Items listed in a dataset
# # # #

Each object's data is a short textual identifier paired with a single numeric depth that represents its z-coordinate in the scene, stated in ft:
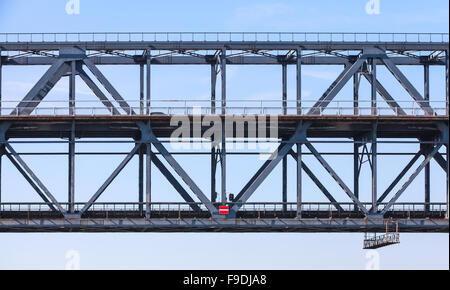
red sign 309.63
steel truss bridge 308.19
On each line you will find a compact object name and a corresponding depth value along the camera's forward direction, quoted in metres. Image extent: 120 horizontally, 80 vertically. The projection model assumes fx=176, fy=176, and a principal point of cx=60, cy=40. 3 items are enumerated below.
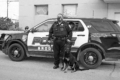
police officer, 5.77
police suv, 6.02
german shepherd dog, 5.76
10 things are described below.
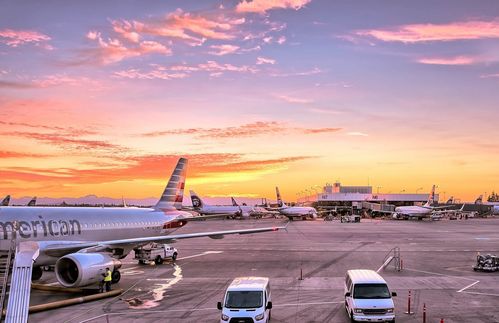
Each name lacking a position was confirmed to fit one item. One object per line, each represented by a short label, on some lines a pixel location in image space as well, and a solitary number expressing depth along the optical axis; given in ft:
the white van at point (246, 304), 62.54
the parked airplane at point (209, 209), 504.43
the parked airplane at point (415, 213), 441.27
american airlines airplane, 87.97
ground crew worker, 89.99
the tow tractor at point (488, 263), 118.52
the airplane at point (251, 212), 520.10
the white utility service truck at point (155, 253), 130.41
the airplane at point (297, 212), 463.01
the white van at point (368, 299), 65.98
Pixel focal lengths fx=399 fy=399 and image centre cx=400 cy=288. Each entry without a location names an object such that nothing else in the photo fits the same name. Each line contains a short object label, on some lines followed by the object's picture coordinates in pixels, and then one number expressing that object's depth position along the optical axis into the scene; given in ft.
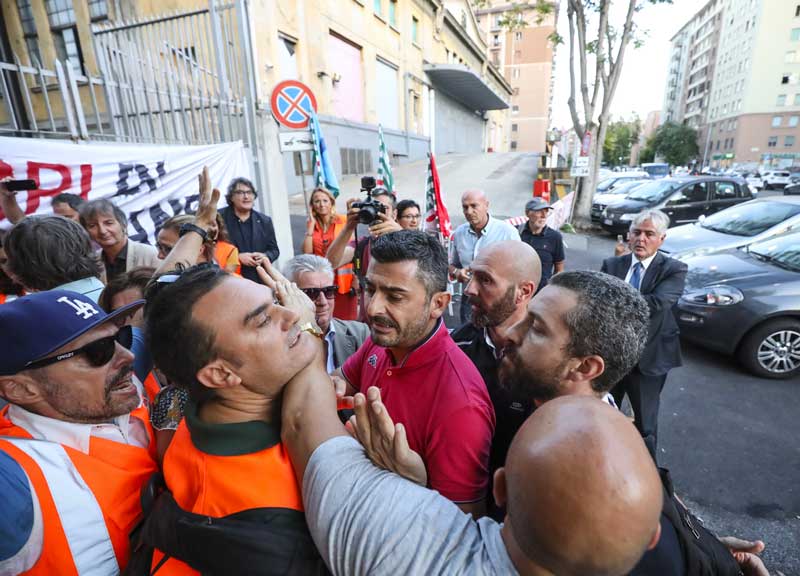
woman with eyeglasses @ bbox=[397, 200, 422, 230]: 15.16
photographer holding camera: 10.51
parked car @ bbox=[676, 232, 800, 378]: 13.63
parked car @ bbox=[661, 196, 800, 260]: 21.21
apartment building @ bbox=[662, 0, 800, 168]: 150.51
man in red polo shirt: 4.08
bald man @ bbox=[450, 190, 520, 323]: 14.60
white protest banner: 11.69
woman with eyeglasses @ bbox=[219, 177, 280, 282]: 15.02
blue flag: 17.57
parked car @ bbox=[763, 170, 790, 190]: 98.20
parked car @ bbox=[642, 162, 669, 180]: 104.06
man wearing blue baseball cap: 3.28
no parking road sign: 17.20
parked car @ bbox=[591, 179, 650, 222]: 44.94
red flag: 20.22
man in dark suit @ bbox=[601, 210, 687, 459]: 9.84
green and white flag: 20.70
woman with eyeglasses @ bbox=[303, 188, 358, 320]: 14.98
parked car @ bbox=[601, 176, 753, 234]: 35.78
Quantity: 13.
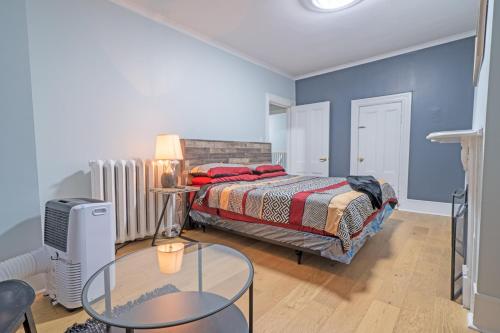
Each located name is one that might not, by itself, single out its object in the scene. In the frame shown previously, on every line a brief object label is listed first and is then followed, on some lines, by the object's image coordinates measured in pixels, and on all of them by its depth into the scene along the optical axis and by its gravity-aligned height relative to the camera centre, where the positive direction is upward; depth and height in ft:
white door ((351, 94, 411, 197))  12.64 +0.69
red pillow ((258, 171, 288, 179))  10.97 -1.14
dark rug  3.90 -2.49
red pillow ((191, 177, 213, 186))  9.04 -1.15
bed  5.90 -1.74
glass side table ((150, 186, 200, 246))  7.88 -1.42
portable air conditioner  4.57 -1.85
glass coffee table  3.32 -2.32
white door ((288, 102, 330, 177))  15.28 +0.76
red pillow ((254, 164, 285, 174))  11.02 -0.86
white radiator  7.13 -1.32
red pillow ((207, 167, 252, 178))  9.16 -0.84
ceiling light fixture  8.07 +5.09
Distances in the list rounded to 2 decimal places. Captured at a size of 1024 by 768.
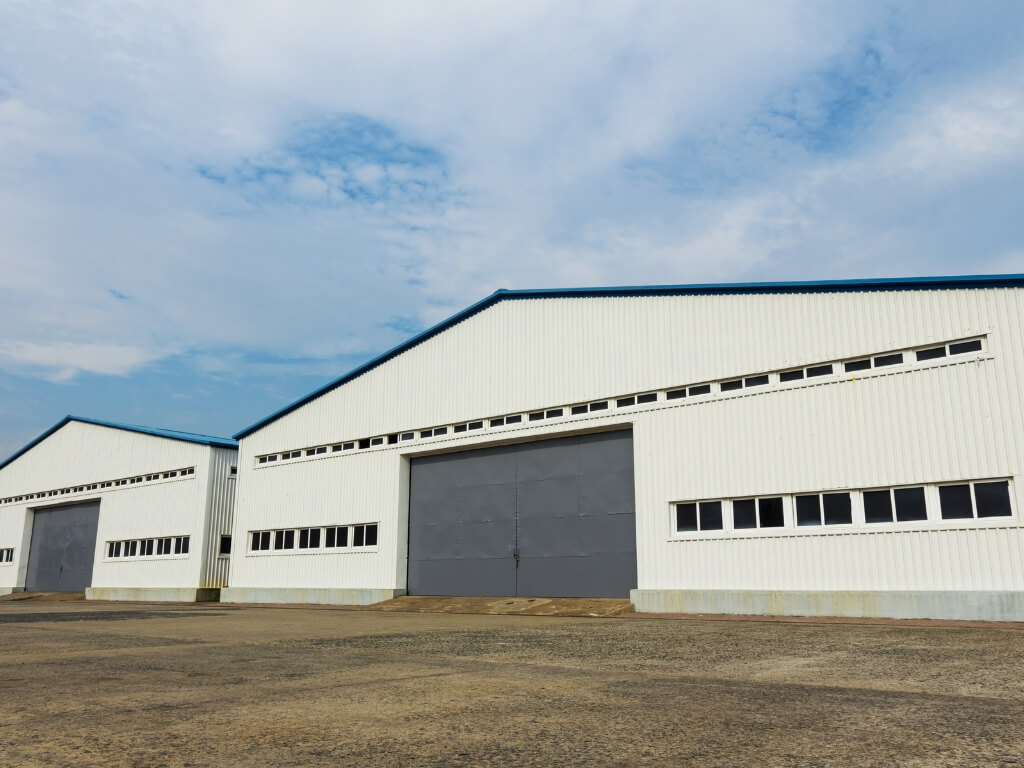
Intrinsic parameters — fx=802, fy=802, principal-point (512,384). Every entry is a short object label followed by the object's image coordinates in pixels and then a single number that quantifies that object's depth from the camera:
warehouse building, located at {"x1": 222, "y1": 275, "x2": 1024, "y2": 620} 17.11
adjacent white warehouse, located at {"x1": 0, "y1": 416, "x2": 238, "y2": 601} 36.62
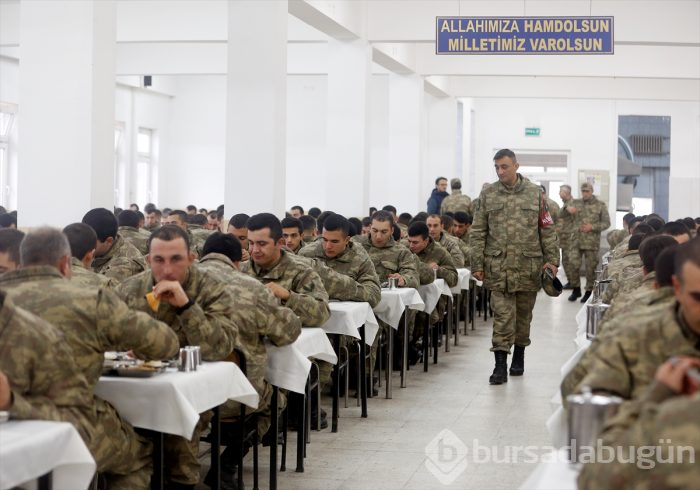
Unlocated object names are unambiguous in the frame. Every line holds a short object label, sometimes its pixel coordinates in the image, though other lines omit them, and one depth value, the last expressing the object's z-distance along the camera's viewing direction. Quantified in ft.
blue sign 42.42
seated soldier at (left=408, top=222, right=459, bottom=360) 34.14
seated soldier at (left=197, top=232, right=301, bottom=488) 18.16
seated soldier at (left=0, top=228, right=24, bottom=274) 18.08
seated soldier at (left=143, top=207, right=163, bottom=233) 52.47
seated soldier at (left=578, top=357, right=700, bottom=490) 7.31
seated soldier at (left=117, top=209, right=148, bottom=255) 31.17
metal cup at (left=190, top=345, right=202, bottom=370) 15.07
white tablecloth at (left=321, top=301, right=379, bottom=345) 23.56
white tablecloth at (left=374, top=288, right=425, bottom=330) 28.25
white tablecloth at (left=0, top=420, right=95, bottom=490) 10.39
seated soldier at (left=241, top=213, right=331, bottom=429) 21.15
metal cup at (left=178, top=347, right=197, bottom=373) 15.03
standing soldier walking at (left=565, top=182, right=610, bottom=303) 59.26
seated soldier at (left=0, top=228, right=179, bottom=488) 13.61
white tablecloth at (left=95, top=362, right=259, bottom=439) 14.14
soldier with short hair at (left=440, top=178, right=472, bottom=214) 58.44
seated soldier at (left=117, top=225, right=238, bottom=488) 15.79
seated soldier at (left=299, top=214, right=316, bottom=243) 36.83
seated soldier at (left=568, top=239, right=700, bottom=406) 10.25
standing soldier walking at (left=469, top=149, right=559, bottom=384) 30.17
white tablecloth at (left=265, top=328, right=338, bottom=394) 19.13
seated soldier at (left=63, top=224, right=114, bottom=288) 18.57
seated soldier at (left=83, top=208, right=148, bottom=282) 23.71
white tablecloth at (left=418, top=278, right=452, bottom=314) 32.83
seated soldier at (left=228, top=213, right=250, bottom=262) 28.37
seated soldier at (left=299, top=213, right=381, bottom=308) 26.22
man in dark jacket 62.34
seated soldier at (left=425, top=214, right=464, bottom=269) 39.09
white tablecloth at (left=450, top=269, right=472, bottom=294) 37.80
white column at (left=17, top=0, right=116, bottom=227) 27.14
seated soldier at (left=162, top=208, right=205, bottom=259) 42.48
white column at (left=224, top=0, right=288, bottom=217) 36.63
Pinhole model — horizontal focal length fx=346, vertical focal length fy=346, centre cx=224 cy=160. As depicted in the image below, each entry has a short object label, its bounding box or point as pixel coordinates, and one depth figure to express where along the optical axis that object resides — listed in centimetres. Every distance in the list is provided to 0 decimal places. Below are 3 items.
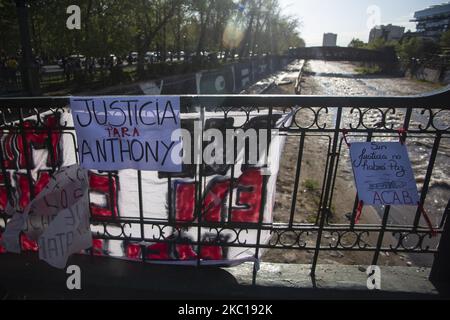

# # # #

* **WHAT YOU NEED TO DO**:
Look above for the line holding "seated soldier at (left=197, top=232, right=301, bottom=488)" and the line holding "seated soldier at (left=162, top=208, right=205, bottom=259)". Retype both, and every line between them, word for word and nothing else.

* **EXERCISE OUTPUT**:
seated soldier at (left=197, top=232, right=301, bottom=488) 18.16
seated soldier at (left=0, top=228, right=24, bottom=274) 18.08
seated soldier at (left=143, top=207, right=163, bottom=233) 52.47
seated soldier at (left=578, top=357, right=700, bottom=490) 7.31
seated soldier at (left=117, top=209, right=148, bottom=255) 31.17
metal cup at (left=190, top=345, right=202, bottom=370) 15.07
white tablecloth at (left=321, top=301, right=379, bottom=345) 23.56
white tablecloth at (left=374, top=288, right=425, bottom=330) 28.25
white tablecloth at (left=0, top=420, right=95, bottom=490) 10.39
seated soldier at (left=241, top=213, right=331, bottom=429) 21.15
metal cup at (left=178, top=347, right=197, bottom=373) 15.03
standing soldier walking at (left=565, top=182, right=610, bottom=303) 59.26
seated soldier at (left=0, top=228, right=179, bottom=488) 13.61
white tablecloth at (left=95, top=362, right=259, bottom=439) 14.14
soldier with short hair at (left=440, top=178, right=472, bottom=214) 58.44
seated soldier at (left=117, top=225, right=238, bottom=488) 15.79
seated soldier at (left=299, top=214, right=316, bottom=243) 36.83
seated soldier at (left=568, top=239, right=700, bottom=406) 10.25
standing soldier walking at (left=469, top=149, right=559, bottom=384) 30.17
white tablecloth at (left=265, top=328, right=338, bottom=394) 19.13
seated soldier at (left=63, top=224, right=114, bottom=288) 18.57
seated soldier at (left=83, top=208, right=148, bottom=282) 23.71
white tablecloth at (left=418, top=278, right=452, bottom=314) 32.83
seated soldier at (left=228, top=213, right=250, bottom=262) 28.37
seated soldier at (left=299, top=213, right=381, bottom=308) 26.22
man in dark jacket 62.34
seated soldier at (left=425, top=214, right=464, bottom=269) 39.09
white tablecloth at (left=450, top=269, right=472, bottom=294) 37.80
white column at (left=17, top=0, right=116, bottom=227) 27.14
seated soldier at (left=162, top=208, right=205, bottom=259) 42.48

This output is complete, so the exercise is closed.